I let people know right away I do not host any parties at my house. I am a wreck 7 days before and the day of the party I completely lose it and then for 7 days after I complain why was I so dumb as to host another party. I use to host parties when i was younger but no longer. My DD is the entertainer. She loves parties at her house and she will entertain every day of the week.
I guess there comes a day when you just tell people no more parties here. You wish you could but you are not up to the task any longer.

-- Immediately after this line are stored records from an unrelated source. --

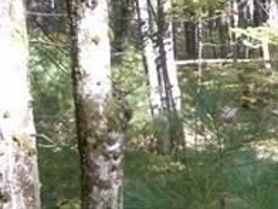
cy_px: 5
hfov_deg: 8.5
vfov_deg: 6.9
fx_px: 1719
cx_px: 669
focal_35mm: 214
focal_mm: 7.3
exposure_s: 1/72.1
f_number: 3.2
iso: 217
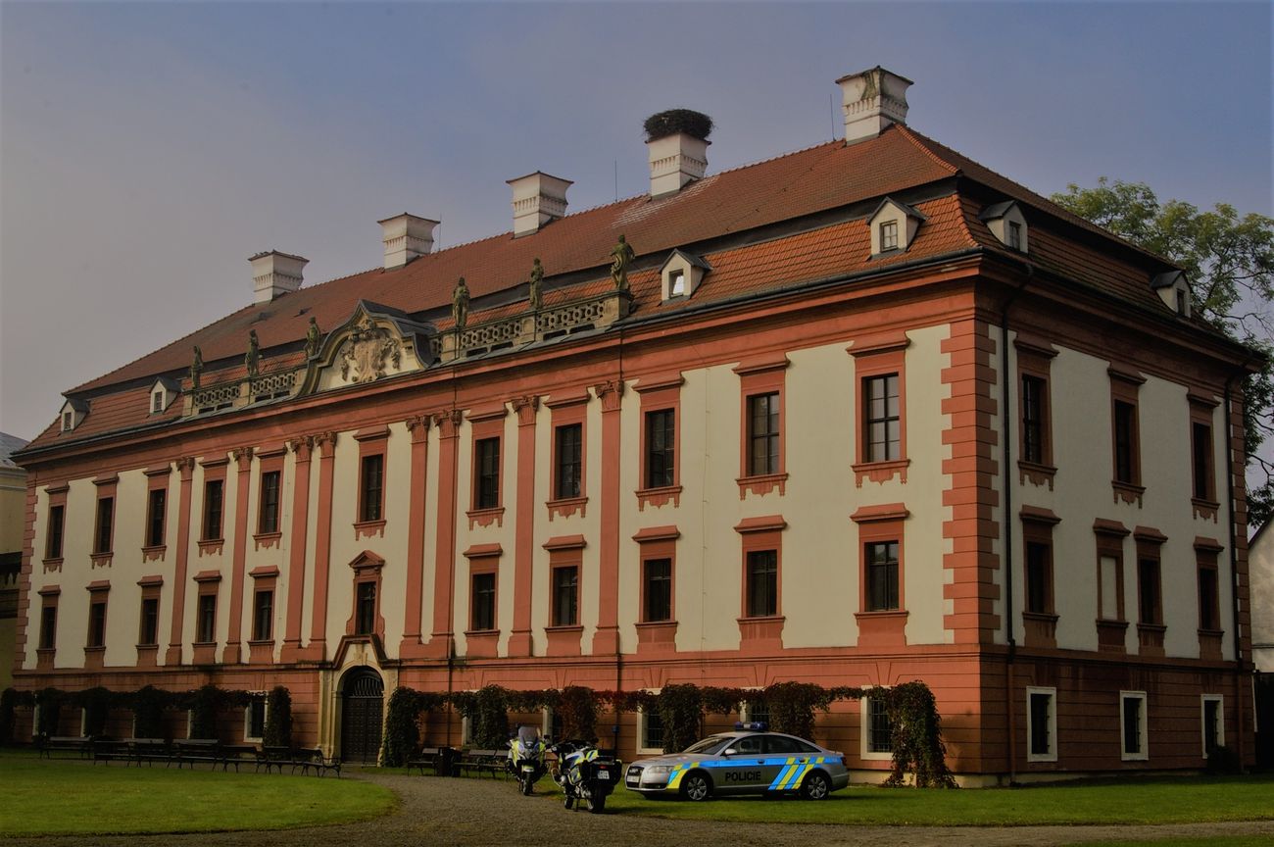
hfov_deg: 42.4
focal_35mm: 46
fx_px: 1644
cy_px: 424
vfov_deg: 28.9
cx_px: 637
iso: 200
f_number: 16
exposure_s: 1/180
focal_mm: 31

If dh and I would like to entertain a couple we take them to a nice restaurant.
06-21-2017 05:20 PM
Well, our son (single) said he'd have a BBQ and he told everyone that he was firing up the grill and to bring whatever they wanted to grill. So, I brought what DH and I wanted to grill along with a large container to potato salad, and bakery cookies for dessert. Our son grilled what he wanted and he furnished another dessert item, all the drinks, and all the paper products. DD brought what they wanted to grill along with a small container of potato salad. We just put everything out together on a giant table. Well, when DD's teen step-son dug into OUR potato salad, his father said, "Oh, don't eat that one. Ours is the small one. We're not sharing." [then there was this stupid giggle] I was totallly mortified. I told the kid to please have the potato salad and anything he wanted for that matter.
So, that was how the day went. I'm beginning to think the problem is not with DD, but with new SIL.
06-21-2017 07:24 PM
@seaswirl I can only hope your SIL was attempting to make a joke. If not, then Yikes, he is a problem child and not very nice.
He wouldn't fit in well with my family, We feed everyone, even if they are not hungry
it sounds like your son saved the day with a great solution where everyone pitched in.